As Ryanair suspends CEE flight routes, Aeroexpress mulls new servicesReading Time: 2 minutes
Ryanair CEO Michael O’Leary said his budget airline has no plans to withdraw from Hungary but will cease some services in the winter months in response to the government’s “idiotic” windfall tax on airlines, at a press conference in the Hungarian capital of Budapest on Tuesday.
The move will reduce Ryanair’s annual Hungarian passenger traffic from 4.5 million to 4 million, O’Leary said. The Irish airline had previously planned to raise its traffic to 5 million in 2023.
According to Hungarian conservative outlet Mandiner, three Central and Eastern Europe (CEE) services will be suspended: between Budapest and Riga in Latvia, Krakow in Poland, and Kaunas in Lithuania.
Other services to be pulled will be those connecting Budapest with Cologne, Turin, Bordeaux, Lappeenranta and Bournemouth, Mandiner added. Ryanair will reportedly also run fewer flights to Amman, Bristol, Prague, Pisa, Sofia and Warsaw.
The Hungarian authorities last month slapped a HUF 300mn fine on Ryanair for “unfair commercial practices, that misled consumers” after the airline announced that it would pass on windfall tax costs to its customers.
The combative Irish entrepreneur has compared the windfall tax to “highway robbery”, and vowed to challenge the decision, saying Ryanair expects to lose the legal case in Hungary, but to win the appeal at the EU’s supreme court, the European Court of Justice.
Aeroexpress trialling Romania-Hungary flights
Meanwhile a new airline brand is connecting CEE cities not served since Hungary’s flag carrier Malev ceased operations in February 2012, in cooperation with Debrecen airport, which is majority owned by the Hungarian Foreign Ministry.
Aeroexpress Regional is an offshoot of a company that has been operating in Finland for more than 30 years. The airline will use 30-passenger Embraer 120 ERs, acquired from the fleet of Air France Regional.
The start-up launched flights at the beginning of September between Budapest and Romania’s second largest city Cluj-Napoca, and from Hungary’s second city Debrecen to Cluj-Napoca and Targu Mures. They operate on Monday, Wednesday and Friday, for EUR 30-90.
The Cluj Napoca-Budapest service is a one-day return trip, offering possibilities for business travellers. The Cluj Napoca-Budapest route appears popular: Romania’s Air Connect is also planning to launch a service from mid-October.
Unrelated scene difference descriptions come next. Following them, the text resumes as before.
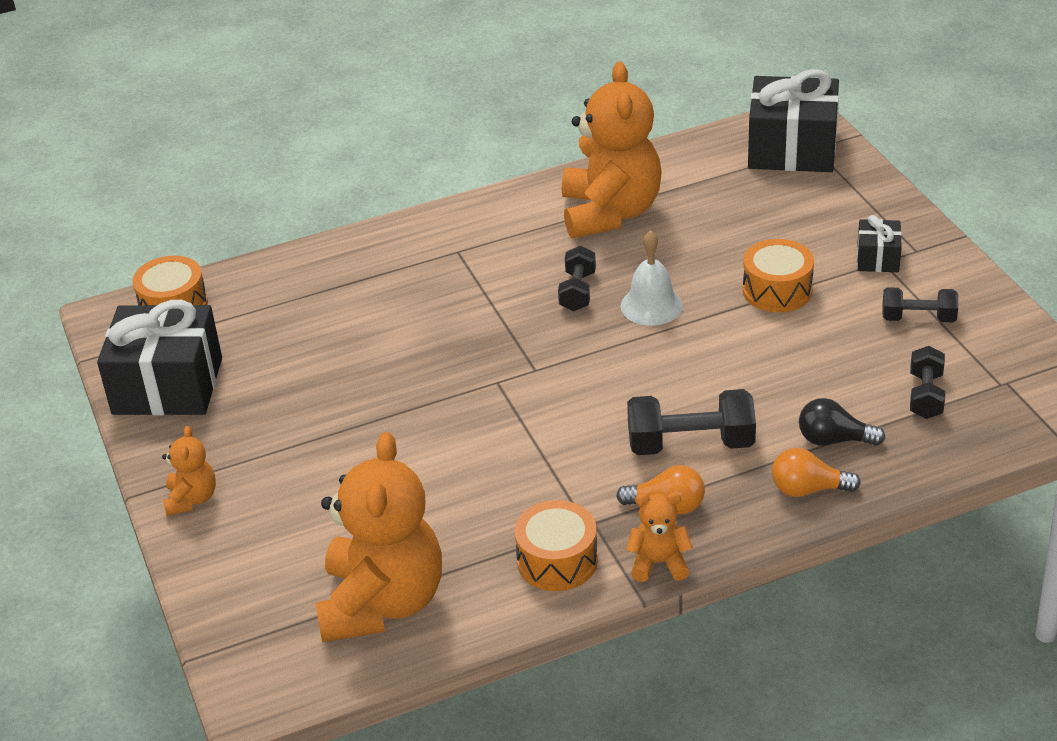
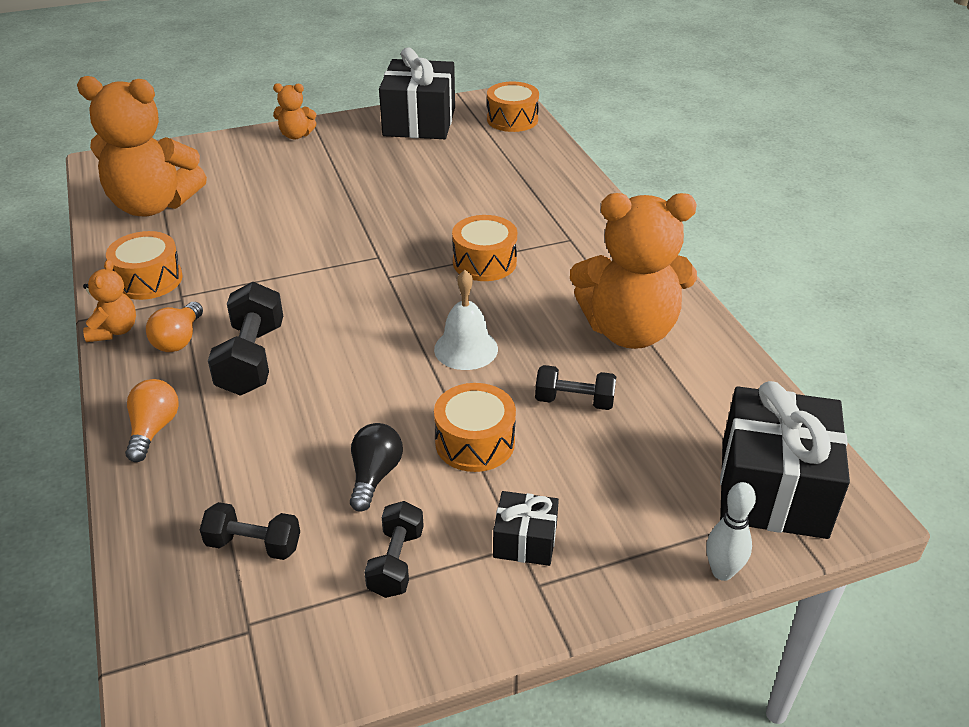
camera: 90 degrees right, 0 degrees up
black dumbbell [558,246,596,311] -> black dumbbell moved to [535,365,616,410]
black light bulb [799,398,885,446] -> black light bulb moved to [350,423,403,512]
none -> orange drum [452,215,517,281]
none -> white bowling pin [706,482,756,581]

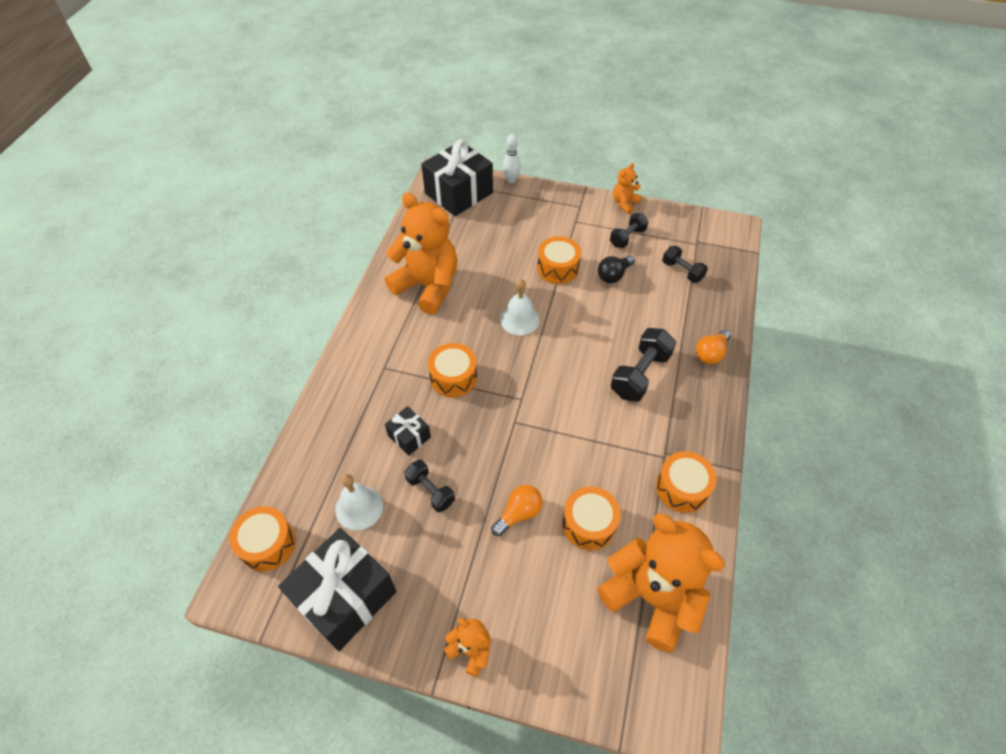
camera: 145 degrees left, 15 degrees up
orange teddy bear [83,259,136,342] -> orange teddy bear moved to [613,163,642,214]
orange light bulb [146,302,203,352] -> orange light bulb moved to [491,485,543,536]
black gift [493,491,559,566] -> black gift moved to [385,406,431,456]
black dumbbell [535,365,616,410] -> black dumbbell moved to [404,460,455,512]
none -> white bell [335,474,383,531]
none -> orange drum [562,487,621,550]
Aeroexpress Regional co-owner Daniel Somogyi-Toth told local media that Debrecen airport had won a flight development tender to support the project, and passenger feedback will be assessed during the two-month introductory period.
What happens after the end of October depends on the passengers and the Hungarian government, Somogyi-Toth said, adding that three domestic flights per day is a target.
Other possible routes, Somogyi-Toth added, could serve Krakow, Salzburg, Vienna and the soon-to-be-completed airport in Brasov.